==== Texte retenu
Alors que les services de l’Etat voient une amélioration de la situation sécuritaire depuis le début de l’opération Place nette il y a deux mois et demi, de nombreuses agressions continuent pourtant à avoir lieu sur le territoire, renforçant un sentiment d’extrême solitude chez les habitants, ne se sentant plus en sécurité nulle part.
Pour preuve, samedi 13 juillet, des gendarmes ont eux-mêmes été agressés et dépouillés par un groupe d’individus armés, leur dérobant leurs armes et leurs chargeurs, sur un sentier de randonnée, sur la crête de Bandrélé.
Un énième bus du CHM caillassé à Majikavo
Mardi 16 juillet, les soignants du Centre hospitalier de Mayotte (CHM) ont une fois de plus été ciblés. Après leur service, quinze soignants empruntent un bus de l’hôpital pour rejoindre leur domicile, quand le bus est pris dans une embuscade vers 18h45 à Majikavo Dubaï. Trois vitres du bus sont brisées par des jets de pierres. Deux soignants sont légèrement blessés.
========
==== Données disponibles
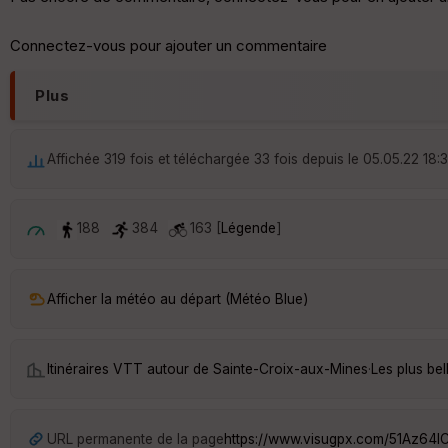
Connectez-vous pour ajouter un commentaire
Plus
Affichée 319 fois et téléchargée 33 fois depuis le 05.05.22 18:
188
384
163 [
Légende
]
Afficher la météo au départ (Météo Blue)
Itinéraires VTT autour de
Sainte-Croix-aux-Mines
·
Les plus be
URL permanente de la page
https://www.visugpx.com/51Az64I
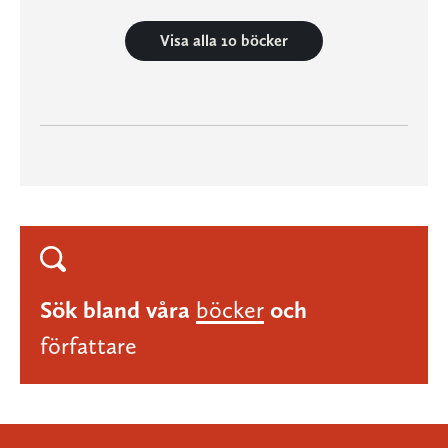
Visa alla 10 böcker
Sök bland våra
böcker
och
författare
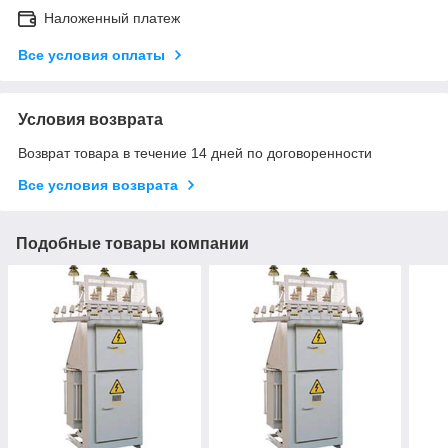
Наложенный платеж
Все условия оплаты
Условия возврата
Возврат товара в течение 14 дней по договоренности
Все условия возврата
Подобные товары компании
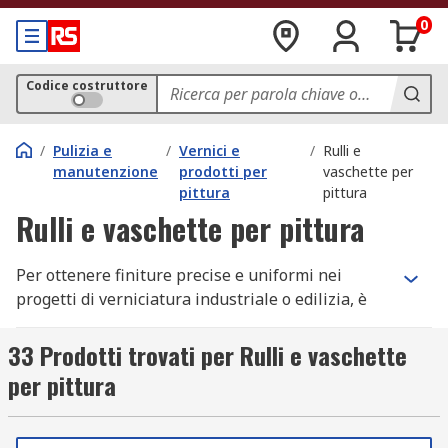
0
Codice costruttore
/
Pulizia e
/
Vernici e
/
Rulli e
manutenzione
prodotti per
vaschette per
pittura
pittura
Rulli e vaschette per pittura
Per ottenere finiture precise e uniformi nei
progetti di verniciatura industriale o edilizia, è
fondamentale scegliere strumenti adeguati come
rulli per pittura e vaschette rullo pittura
33 Prodotti trovati per Rulli e vaschette
professionali. Oltre a migliorare la qualità del
per pittura
lavoro, l’uso di accessori adeguati permette di
ridurre sprechi di vernice, velocizzare i tempi
operativi e assicurare una copertura omogenea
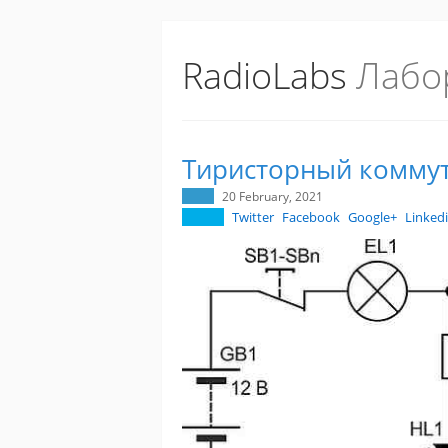
RadioLabs
Лабо
Тиристорный коммут
20 February, 2021
Twitter
Facebook
Google+
Linked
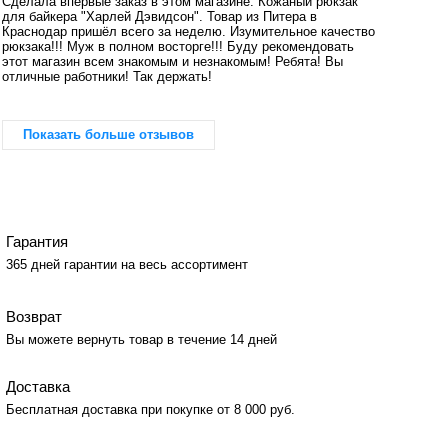
Сделала впервые заказ в этом магазине. Кожаный рюкзак
для байкера "Харлей Дэвидсон". Товар из Питера в
Краснодар пришёл всего за неделю. Изумительное качество
рюкзака!!! Муж в полном восторге!!! Буду рекомендовать
этот магазин всем знакомым и незнакомым! Ребята! Вы
отличные работники! Так держать!
Показать больше отзывов
Гарантия
365 дней гарантии на весь ассортимент
Возврат
Вы можете вернуть товар в течение 14 дней
Доставка
Бесплатная доставка при покупке от 8 000 руб.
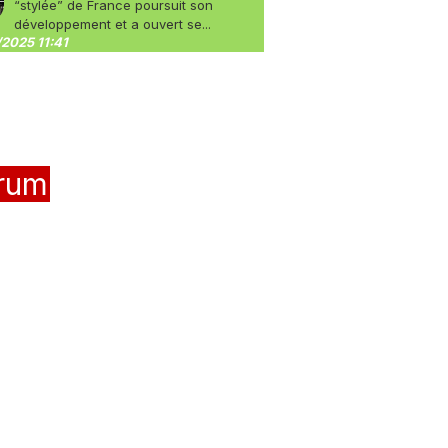
“stylée” de France poursuit son
développement et a ouvert se...
2025 11:41
rum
========
__Consignes__
1. Les affirmations suivantes concordent-elles avec le texte sur les agressions à Mayotte ? Répondez par oui ou non et citez les mots exacts du texte qui tranchent.
(a) Les gendarmes agressés le 13 juillet se sont fait voler leurs armes.
(b) Vingt soignants se trouvaient dans le bus du CHM.
(c) L'opération Place nette a débuté il y a six mois.
2. Répondez brièvement à ces questions sur le texte sur les agressions à Mayotte.
(a) Où les gendarmes ont-ils été agressés ?
(b) Vers quelle heure le bus a-t-il été pris dans une embuscade ?
(c) Combien de vitres du bus ont été brisées ?
3. Poursuivez le texte sur les agressions à Mayotte à partir de sa dernière phrase.

__Corrigé__
1.
(a) Oui : « leur dérobant leurs armes et leurs chargeurs ».
(b) Non : « quinze soignants empruntent un bus de l’hôpital ».
(c) Non : « depuis le début de l’opération Place nette il y a deux mois et demi ».

2.
(a) Sur un sentier de randonnée, sur la crête de Bandrélé.
(b) Vers 18h45.
(c) Trois.

3.
Un marteau jeté sur la voiture de deux soignantes à Kahani
Ce même soir, alors qu’elles sortent du Centre médical de référence (CMR) de Kahani, deux soignantes de la maternité de Kahani sont coincées devant un barrage « sauvage » près de l’entreprise Mon Pouleti. Avec effroi, la direction de l’hôpital a précisé que les soignantes étaient parvenues à éviter le barrage après avoir été visées par un jet de marteau qui transperça leur voiture.
Sécuriser pour être davantage ciblés ? Une situation quasi insoluble
Si le directeur du CHM salue « un gros travail fait par la préfecture et les forces de l’ordre pour sécuriser les soignants », Jean-Mathieu Defour reconnaît que cette sécurisation des véhicules du CHM montrerait des limites. Non seulement, sécuriser les véhicules de l’hôpital ne peut être systématique en raison des effectifs disponibles mais étant encadrés par les forces de l’ordre, ces véhicules sanitaires seraient davantage des cibles : « Les forces de l’ordre font un travail très important. Ils accompagnent les bus et interviennent rapidement sur les CMR dès qu’il y a une agression mais quand un bus du CHM est accompagné, il peut devenir d’autant plus une cible, c’est ça le problème. »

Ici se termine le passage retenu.